Junior defensive back Mikey Porter was one of the members of the foot patrol team raising awareness for the event by walking around the Campus Center and talking with individuals about the event taking place. Porter said the team was excited to help run this event and possibly make a difference in the life of someone they may never even meet.
“We’re here to play football, but we’re also here to make a difference on campus and in our community,” Porter said. “That’s what it’s all about.”
Around the noon rush, the event started to receive an influx of people. One of the attendees, senior Mia Potamianos, knew this simple procedure had the potential to make a huge impact on someone’s life.

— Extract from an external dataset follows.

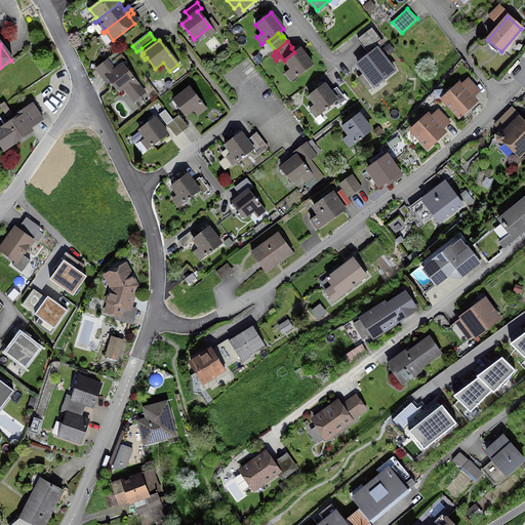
[(299,48),(294,52),(284,61),(296,77),(312,65),(299,48)]
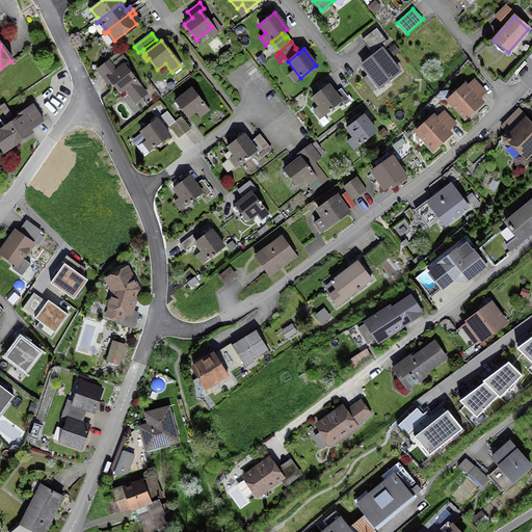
[(120,52),(107,61),(115,72),(107,78),(120,94),(125,89),(131,98),(142,89),(124,65),(127,62),(120,52)]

“It feels like an act of good karma,” Potamianos said. “It was quick and easy, and I feel good knowing I could be the difference.”
Hatcher and Toerper made it a point to explain to their players the importance of being active in the community and being a force of good.
“This is an opportunity for us to be men of action,” Hatcher said. “That’s something when Coach Toerper got here. We talked a lot about that with the players and really having this holistic approach to our program where our guys are engaging in community service opportunities, which is one of the premier opportunities to do that.”
Sophomore defensive lineman Gio Fabi echoed his coach’s statements, understanding the impact of giving back to the community. Though it is only his second season with the team, he acknowledged his position at the college and the need to be a role model to others.
“[The community members] come out and support us every Saturday,” Fabi said. “So, I think it’s only fair that we support them in any way that we can.”